The Packard Foundation Fellowship Advisory Panel, made up of distinguished scientists and engineers, invited the presidents of 50 leading research universities to nominate two young professors each from their institutions every year. This year the panel selected 16 fellows from 99 candidates.
Candidates must be young faculty members in the first three years of their academic careers. The intent of the fellowship program is to provide support for unusually creative researchers early in their careers.
Shea's research spans the fields of theoretical chemistry and biophysics. Work supported by the Packard Foundation will focus on the study of protein folding and aggregation.
She explains that "Proteins are among the most important building blocks of life. They play an essential role in a wide variety of ways, from antibodies fighting infection, to enzymes catalyzing biochemical reactions, to the structural collagen in our bones.

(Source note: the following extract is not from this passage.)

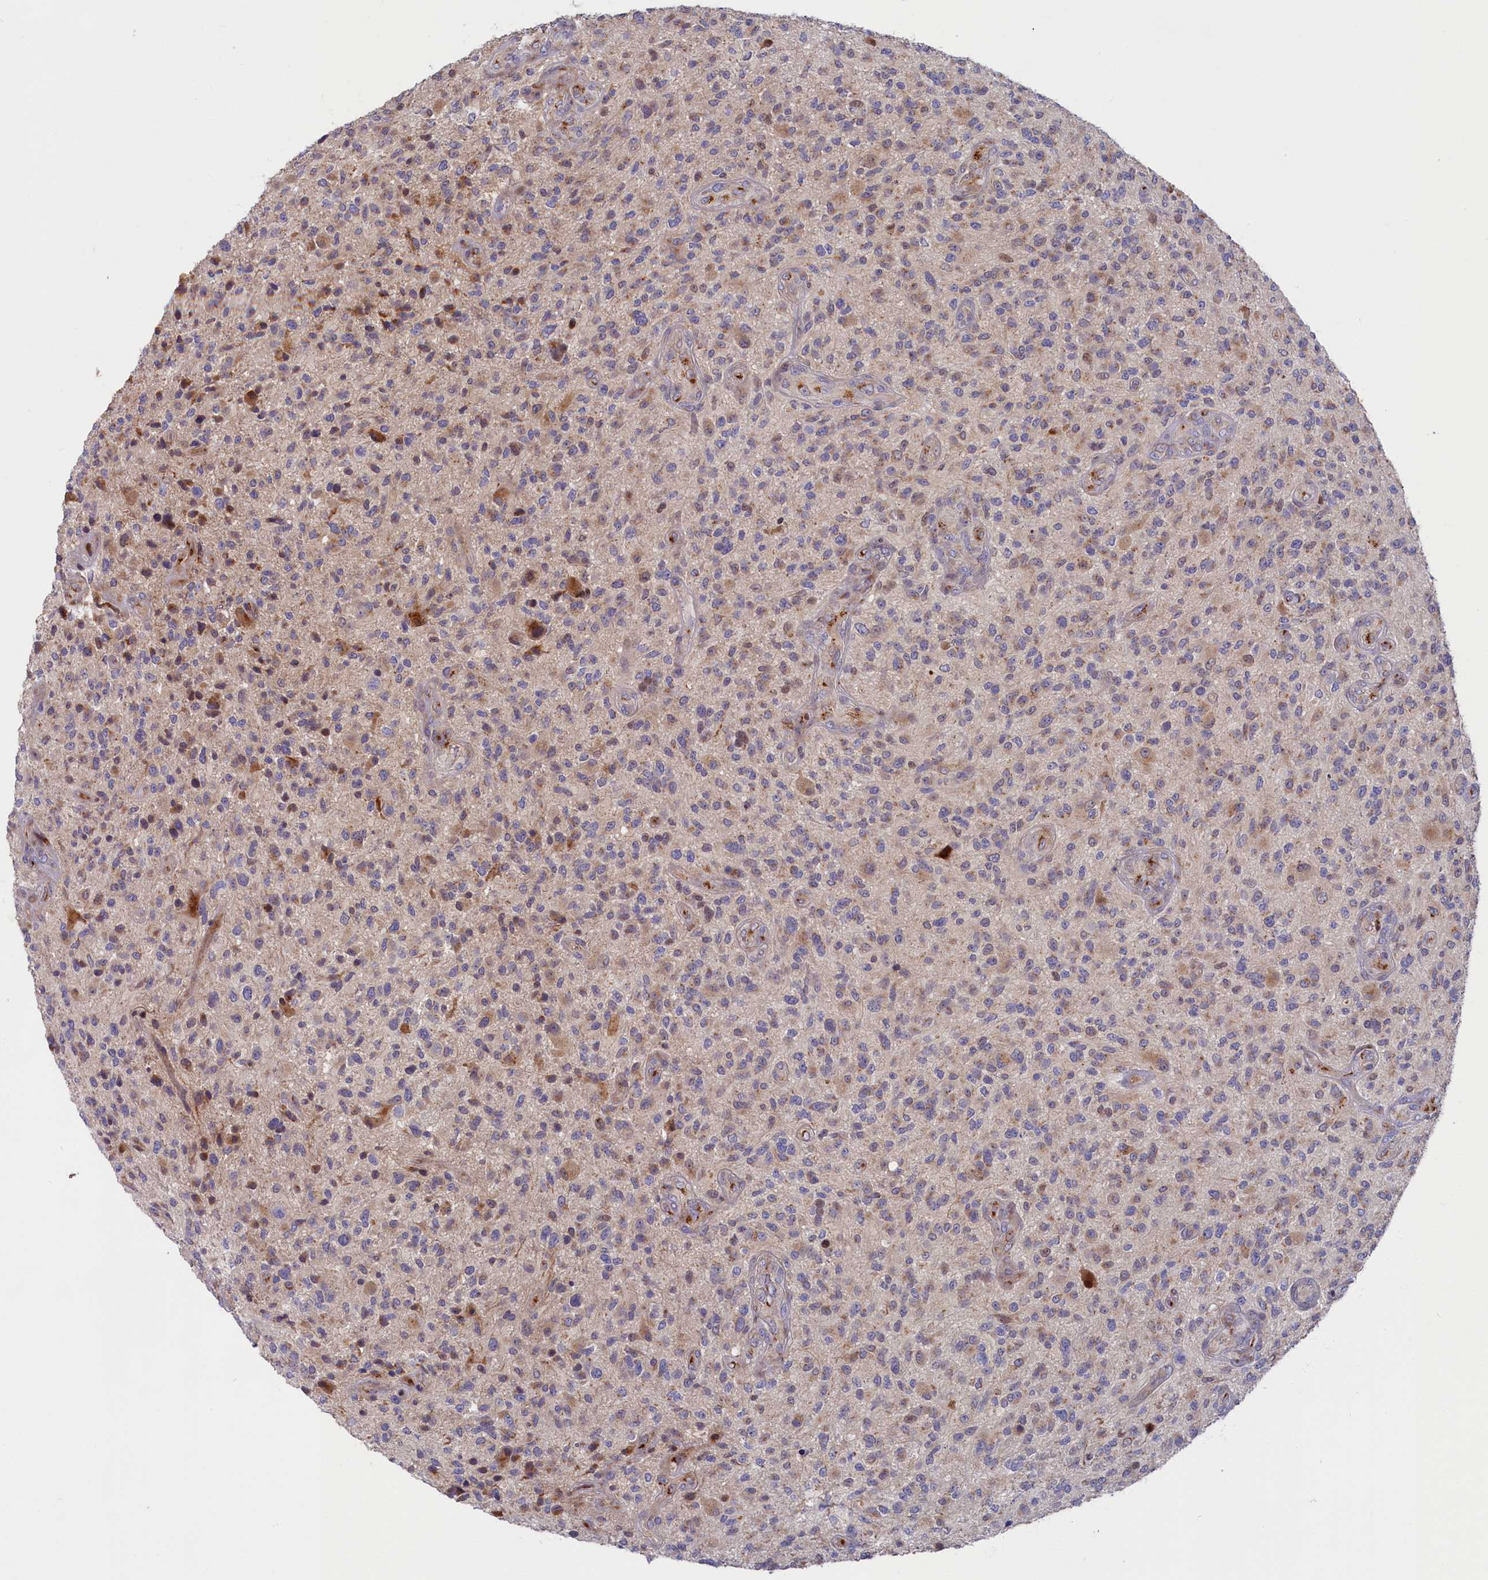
{"staining": {"intensity": "negative", "quantity": "none", "location": "none"}, "tissue": "glioma", "cell_type": "Tumor cells", "image_type": "cancer", "snomed": [{"axis": "morphology", "description": "Glioma, malignant, High grade"}, {"axis": "topography", "description": "Brain"}], "caption": "A high-resolution image shows immunohistochemistry (IHC) staining of malignant high-grade glioma, which displays no significant staining in tumor cells. (DAB immunohistochemistry with hematoxylin counter stain).", "gene": "CHST12", "patient": {"sex": "male", "age": 47}}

"Proteins spontaneously assemble under physiological conditions into well-defined, biologically active three-dimensional structures. How this 'protein folding' takes place is essential to understanding how they work. It is also one of the most important, unsolved puzzles of biology."
According to the Packard Foundation, 332 fellowships totaling over $192 million have been awarded over the past 15 years. The fellowship program funds fellows' research in a broad range of disciplines that includes physics, chemistry, mathematics, biology, astronomy, computer science, earth science, ocean science, and all branches of engineering.